Neneh Cherry is the absolute boss. Here she is on stage at the Albert Hall, absolutely killing it in support of her recent Four Tet and 3D (of Massive Attack fame) produced album Broken Politics, an album that has rocketed her to the kind of critical acclaim that came with her seminal debut album Raw Like Sushi, and it’s heartwarming to see how absolutely thrilled she looks at the adoration coming back to her from the crowd. She is positively beaming after every song, removing her earplugs so she can take it all in, basking in the warmth of the wild applause and whoops that greet the end of every song. It’s wonderful to see someone who, in all honesty, could be a heritage act touring said debut album on a wave of nostalgia for the late 80s/early 90s, almost ignoring her back catalogue in favour of playing pretty much the entirety of her brilliant new album. She doesn’t appear to give two fucks about pleasing some of the older members of the crowd (a few who, having been down the front at the start and unprepared for the rumbling bass and dance beats that follow, are now making their way the back), and it’s wholly refreshing.

She starts off with the gorgeous ‘Fallen Leaves’, stumbling adorably over the 2nd verse (which she blames on an extended lunch at local steak palace Hawksmoor), the twinkling Four Tet harps taken straight from his Morning/Evening album sounding wonderful, Cherry telling us, “Just because I’m down/Doesn’t mean you can step all over me” in her beautiful voice, it is a beguiling start. She immediately ups the ante with the stomping ‘Shotgun Shack’, the two DJs at the back creating a shuffling 90s beat which Cherry sings and raps over, stalking the stage and meaning every word she’s spitting.

What follows is one of the highlights of the evening, an extended trip hop jam in the form of ‘Deep Vein Thrombosis’, the bass absolutely tearing through the venue as Cherry repeatedly skanks, whipping the crowd up; it’s a lost Massive Attack collab that beats anything they’ve done in the last decade. She plays a song from her little known previous album Blank Project and it’s basically an extraordinary jungle rave up – if you’ve come to see ‘Manchild’, then you’re probably currently very disappointed. ‘Synchronised Devotion’ is utterly exquisite, Rosie on the xylophone accompanying a beat-less Cherry in bewitching fashion, the crowd in hushed awe.

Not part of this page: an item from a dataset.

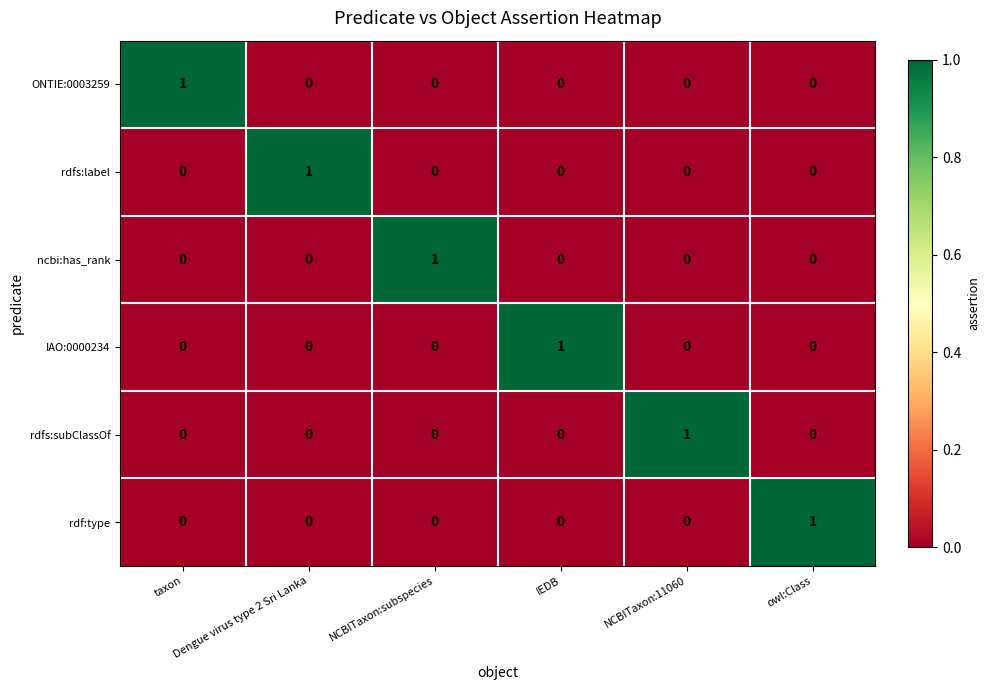

How many IAO:0000234 values are between 0 and 1?

6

Obviously she’s not going to ignore the whole back catalogue business completely, and sure enough ‘Manchild’ gets a rousing response, but nothing that matches the response she gets when she plays ‘Natural Skin Deep’ from Broken Politics, the air horn intro ripping the venue into a full early 90s rave up, Cherry repeating “my love goes on and on” over and over as the steel drum sample ripples behind the beats, strobe lights flashing, air horn punctuating the whole thing, it’s shit-eating grin stuff.

She leaves the stage after a poignant ‘Soldier’, returning for the inevitable encore which throws up a major surprise. Alluding to doing a cover, she actually plays her 1994 collab with Youssou N’Dour, ‘7 Seconds’, with one of the DJs taking the N’Dour role, and it’s ridiculously good, a stunned crowd singing along to one of the very best songs of the 90s, and all of a sudden nostalgia is the greatest thing ever. Followed by a barnstorming ‘Buffalo Stance’, Cherry has sated the older (and younger, tbf) crowd’s thirst for the ‘hits’ whilst still maintaining her current hipster credentials, it’s quite the feat. Her parting grin says it all; this has been a masterclass in reinvention, remaining relevant, and also nodding to your past. Extraordinarily good.